begin

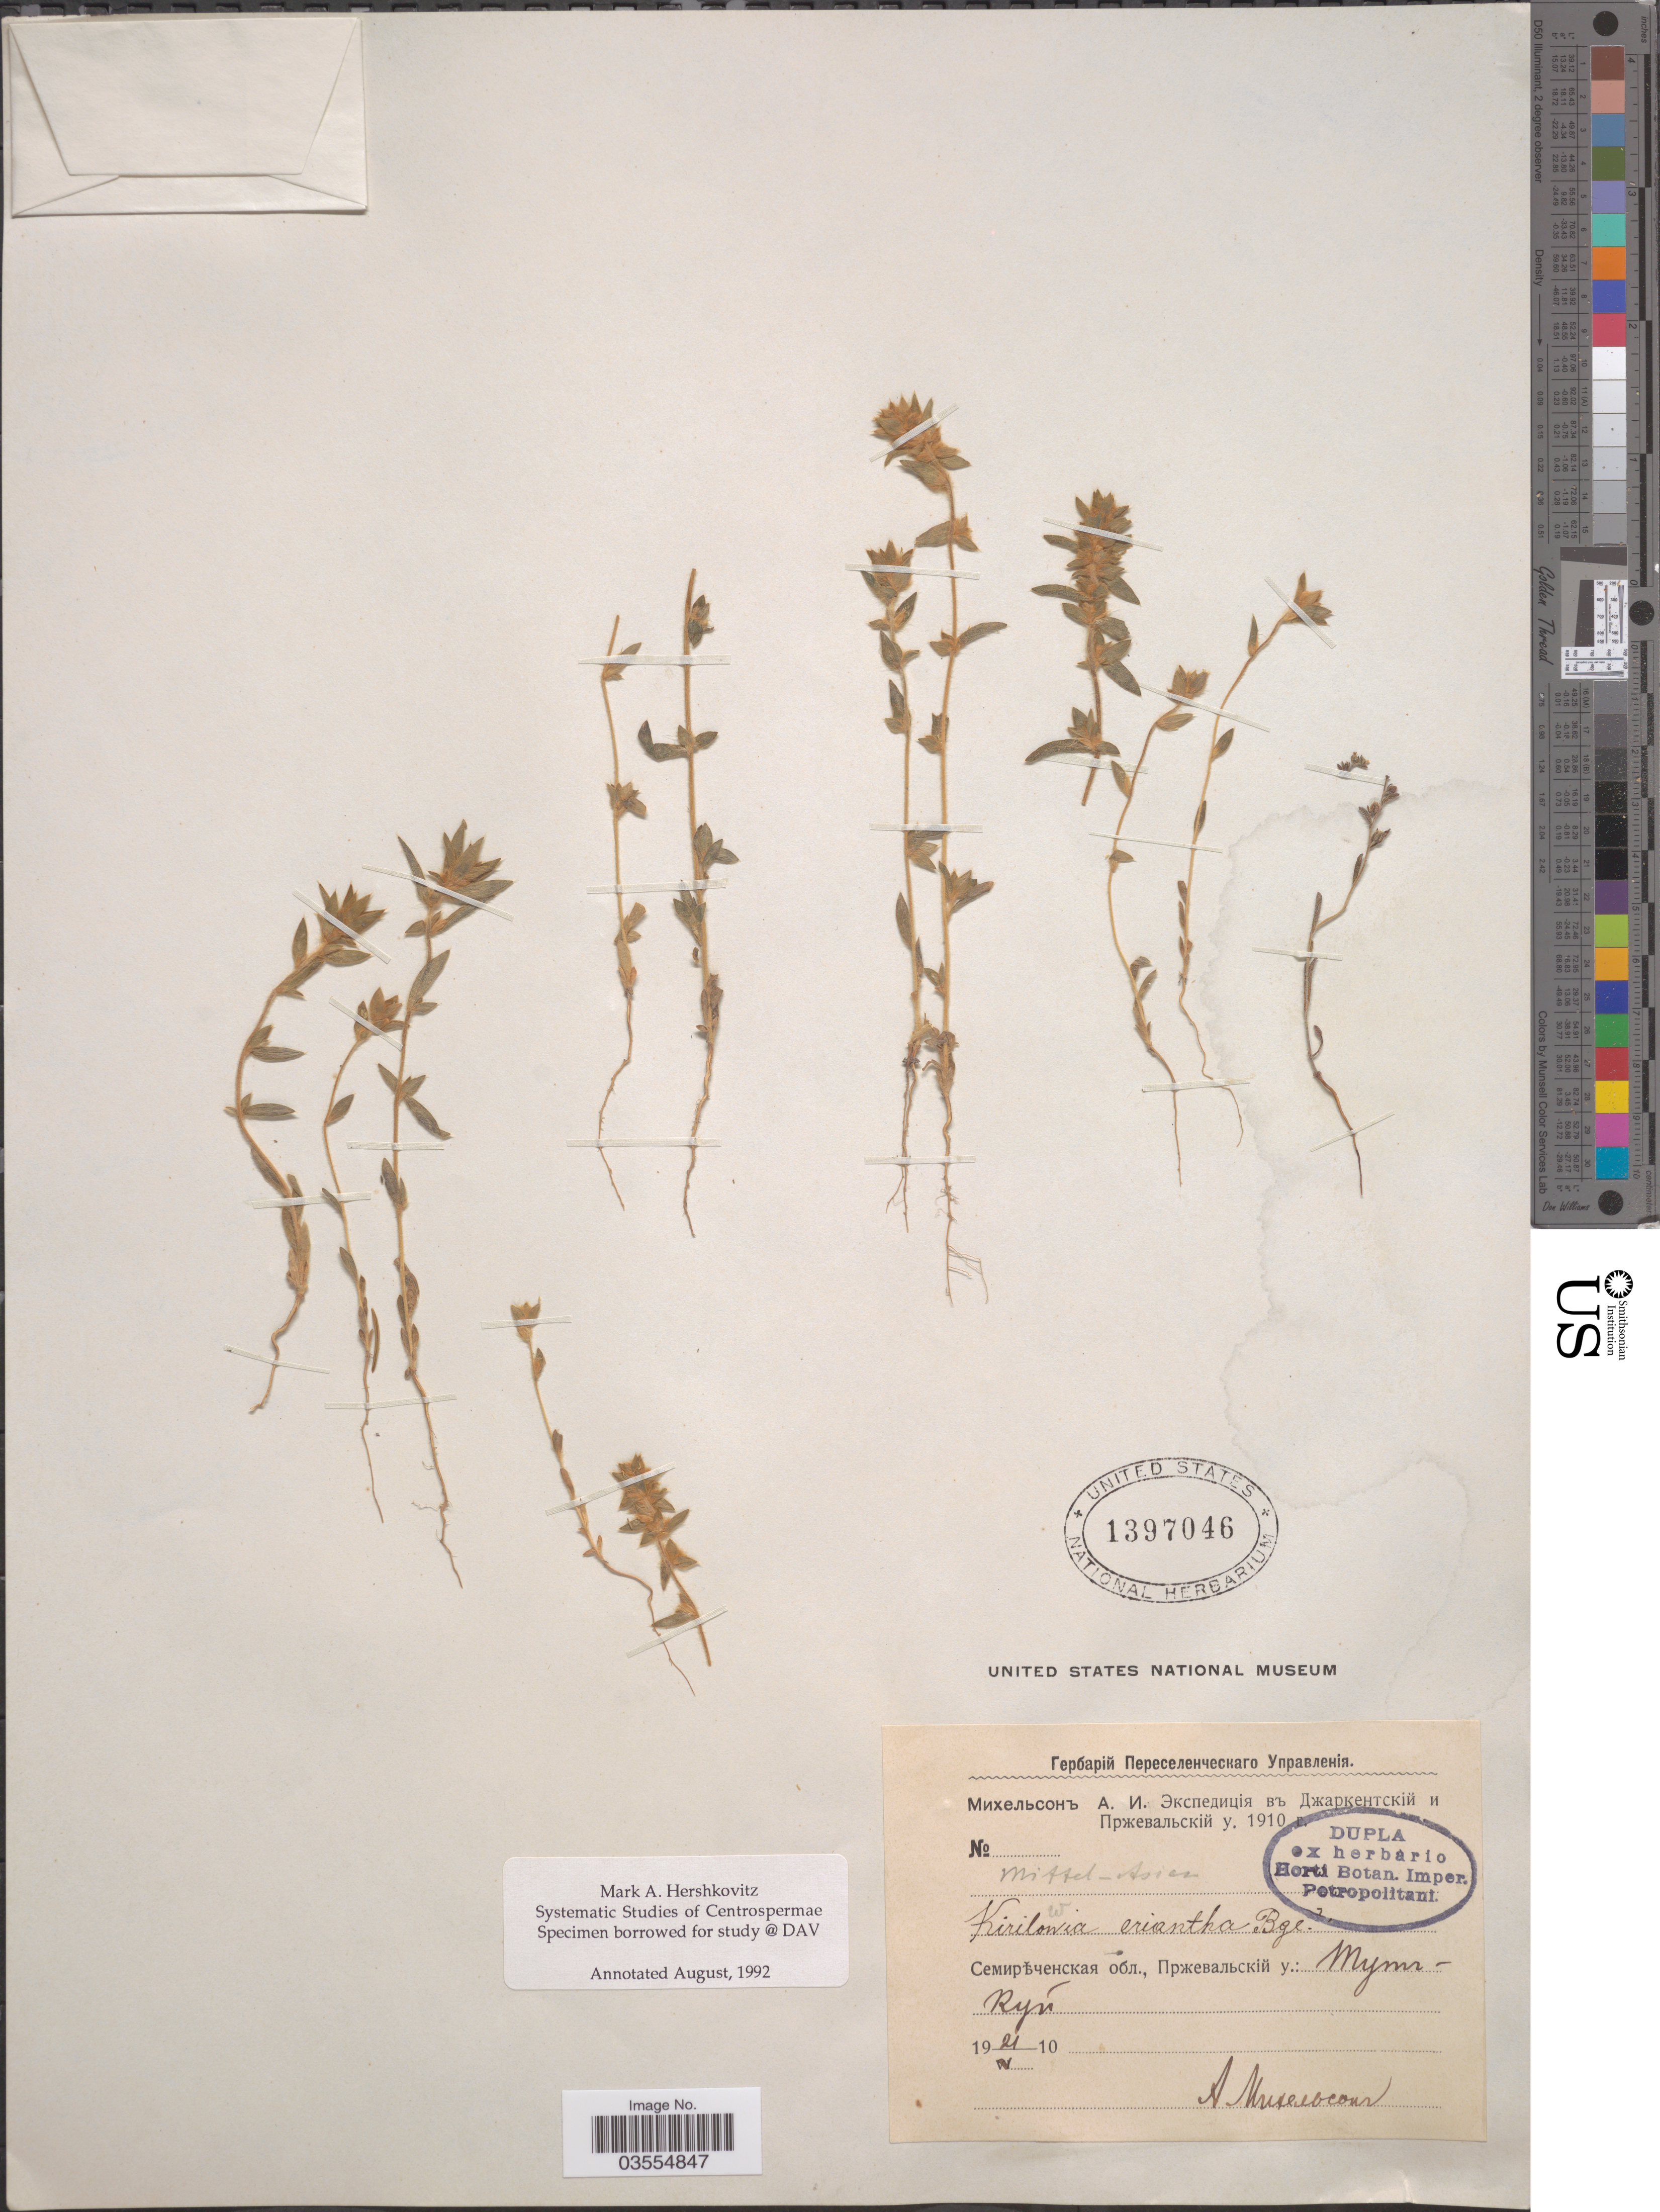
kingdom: Plantae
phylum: Tracheophyta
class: Magnoliopsida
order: Caryophyllales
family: Amaranthaceae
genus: Bassia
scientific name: Bassia lasiantha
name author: Freitag & G. Kadereit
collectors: A. Mikhelson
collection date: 1910-05-21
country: Kyrgyzstan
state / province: Ysyk-Kol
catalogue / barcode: US 1397046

end

PROBLEM STATEMENT: Reproduce the listing verbatim, leaving out the picture.

THE RESULT:
kingdom: Plantae
phylum: Tracheophyta
class: Magnoliopsida
order: Caryophyllales
family: Amaranthaceae
genus: Bassia
scientific name: Bassia lasiantha
name author: Freitag & G. Kadereit
collectors: A. Mikhelson
collection date: 1910-05-21
country: Kyrgyzstan
state / province: Ysyk-Kol
catalogue / barcode: US 1397046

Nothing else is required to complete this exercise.